12 апреля 1881 года, примерно месяц спустя после вступления на царство после убийства его отца Александра II, Александр III высочайше разрешил своим подданным свободный въезд и выезд за границу. Казалось бы, реакционер, чье правление в учебниках ассоциировалось с термином «контрреформы». И – на тебе, езжайте куда хотите. Причем указ этот он издал примерно на три недели ранее своего самого знаменитого – «О незыблемости самодержавия» (полное название «О призыве всех верных подданных к служению верою и правдою Его Императорскому Величеству и Государству, к искоренению гнусной крамолы, к утверждению веры и нравственности, доброму воспитанию детей, к истреблению неправды и хищения, к водворению порядка и правды в действии учреждений России»), ознаменовавшего свертывание всяких реформ.

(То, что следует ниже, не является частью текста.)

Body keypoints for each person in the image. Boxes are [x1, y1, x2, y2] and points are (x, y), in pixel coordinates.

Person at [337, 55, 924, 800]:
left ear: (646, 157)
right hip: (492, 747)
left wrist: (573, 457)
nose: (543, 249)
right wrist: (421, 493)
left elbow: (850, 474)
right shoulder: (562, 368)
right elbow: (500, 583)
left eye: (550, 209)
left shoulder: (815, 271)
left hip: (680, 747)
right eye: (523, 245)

А тому указу предшествовало высочайшее совещание, на котором Обер-прокурор Священного Синода, главный идеолог контрреформ Константин Победоносцев рекомендовал резко пересмотреть либеральный курс убиенного царя-освободителя и особенно подготовленную (и предварительно даже одобренную) конституционную реформу, разработанную министром внутренних дел Михаилом Лорис-Меликовым: «Надобно покончить разом… все разговоры о свободе печати, о своеволии сходок, о представительном собрании». А вот так он написал в письме новому императору, спустя несколько дней после убийства его отца: «Если будут Вам петь прежние песни сирены о том, что надо успокоиться, надо продолжать в либеральном направлении, надобно уступать так называемому общественному мнению, — о, ради бога, не верьте, Ваше Величество, не слушайте. Это будет гибель, гибель России и Ваша».

Но почему тогда свобода выезда? Нет ли тут неувязки?

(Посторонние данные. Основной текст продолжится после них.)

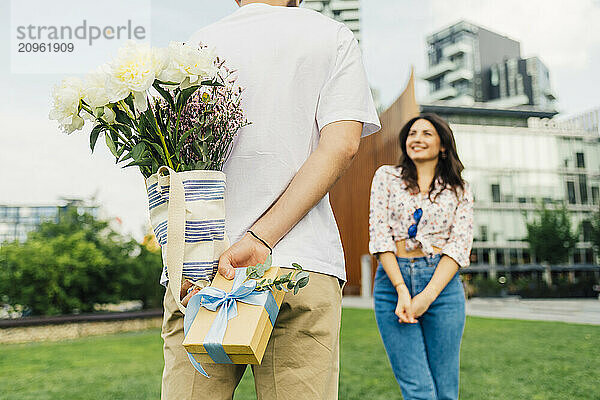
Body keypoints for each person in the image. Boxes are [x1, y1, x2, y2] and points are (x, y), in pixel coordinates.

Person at [160, 1, 381, 399]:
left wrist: (183, 257)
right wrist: (261, 239)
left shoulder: (194, 46)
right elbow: (342, 146)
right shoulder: (331, 36)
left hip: (204, 269)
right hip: (299, 261)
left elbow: (168, 167)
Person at [369, 113, 473, 400]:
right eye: (412, 133)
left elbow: (459, 245)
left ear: (442, 145)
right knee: (419, 391)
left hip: (442, 286)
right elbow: (379, 236)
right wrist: (402, 290)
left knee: (445, 391)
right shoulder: (386, 177)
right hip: (392, 284)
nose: (417, 138)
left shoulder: (459, 189)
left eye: (427, 133)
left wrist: (426, 296)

Строго говоря, Александр III лишь переподтвердил порядок, введенный при либеральном предшественнике. Основные послабления ввел ведь именно Александр II еще в 1856 году. Хотя бы тем, что снизил в разы пошлину за загранпаспорт, сначала до 15, а затем до 5 рублей, что по тем ценам было вполне подъемно. На обстоятельное путешествие за границу, включая расходы на проживание, не самая богатая семья могла накопить за несколько лет. И хотя выезд за границу носил все же разрешительный характер (по сути, до конца Империи), именно при царе-освободителе начался массовый (по тем меркам) туризм состоятельных россиян за границу. Так что Ивану Сергеевичу Тургеневу (он как раз был из состоятельных) не надо было бежать из страны, как Герцену в 1847-м, чтобы увидеть свою Полину Виардо в Париже.

До этого ездили в основном купцы да дворяне, еще на учебу. Последние – с петровских времен, хотя первым отправил несколько человек учиться в Европу, пожалуй, самый недооцененный и оболганный (спасибо «нашему все» Пушкину А.С., который, впрочем, сам был всю жизнь невыездным) царь Борис Годунов. Правда, из отправленных им никто не вернулся.

Павел I одним из первых указов запретил дворянам ездить за границу (боялся французской революционной заразы), а затем и вовсе повелел всем, кто задержался на чужбине, вернуться домой. Думаю, в том числе за эти измывательства над элитой его и удавили «соратнички», успевшие полюбить французские книжки (он их запретил) и путешествия в Европу.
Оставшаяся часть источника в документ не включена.